This is how it happens. This is where legacies lie. Something is missing in professional sports these days, and Snider's death Monday at age 83 serves as a symbol of the times. You do not have to be a crotchety, old man to believe in such statements. As death is to life, so is the endgame in this system of ours. Passion begets markets, markets beget money, and money begets itself. Once upon a time, wildcatters drilled for oil. Snider drilled for hockey. Now, the oil men own hockey teams. And the hedge funds own them all.

There will be no more Sniders. There can be no more Sniders. And while that reality is something to which we all grant our tacit consent, it is well within our rights to mourn.
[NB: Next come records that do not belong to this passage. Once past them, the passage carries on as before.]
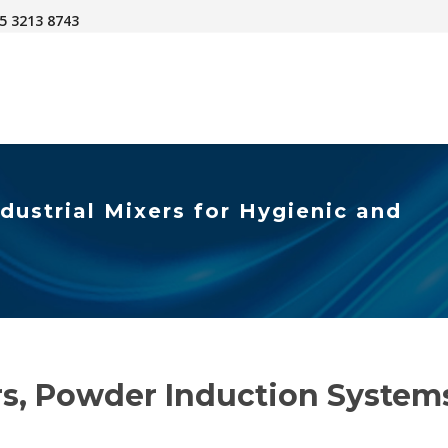
45 3213 8743
dustrial Mixers for Hygienic and
ers, Powder Induction Syste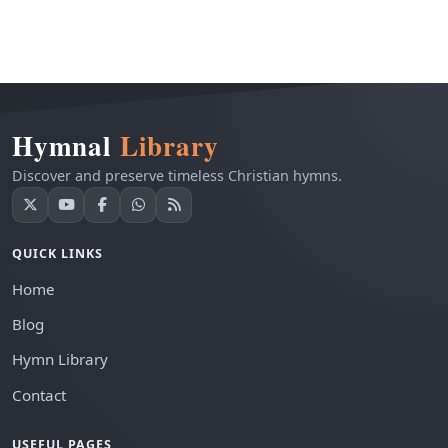
Hymnal
Library
Discover and preserve timeless Christian hymns.
QUICK LINKS
Home
Blog
Hymn Library
Contact
USEFUL PAGES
No doubt, Snider was a businessman, a salesman, a billionaire. But he was local - or, at least he became local - and however you feel about the process employed by the other tenants of the building, a local is not something they aspire to be. Maybe that is the source of the vitriol surrounding Josh Harris and the Sixers. Perhaps it comes from the same place as the distrust this city has always felt for Jeffrey Lurie, a sense that our teams are not as "ours" as they used to be. On Tuesday, any fan in a Flyers jersey could walk in from the street and stand an inch of plexiglass away from a team preparing for a playoff game. Compare that with the fortified compound in which the Eagles practice, their security guards patrolling the borders for those peeking through the hedges. The football team has reached a point at which it can do what it wants without fear of economic reprisal. As for the emotional angst that every now and then occasions a grumble? They would be wise to consider what a recent holy visitor to the city had to say about walls.

Speaking of which, that Roxborough kid? Six years ago, he watched a kid of his own make the trek to South Philly. Steve was in the stands this time. His son Eric was on the ice, a 21-year-old forward for the Penguins, playing against his boyhood team.

"The greatest thing in the world was to get in that car on Tuesdays and Thursdays and take him to the rink," Steve says. "Forty-five minutes there, 45 minutes back: I got two hours a day to talk with my son."

Some sons become players. The rest remain fans. More than any playoff series, they are the legacy of a man.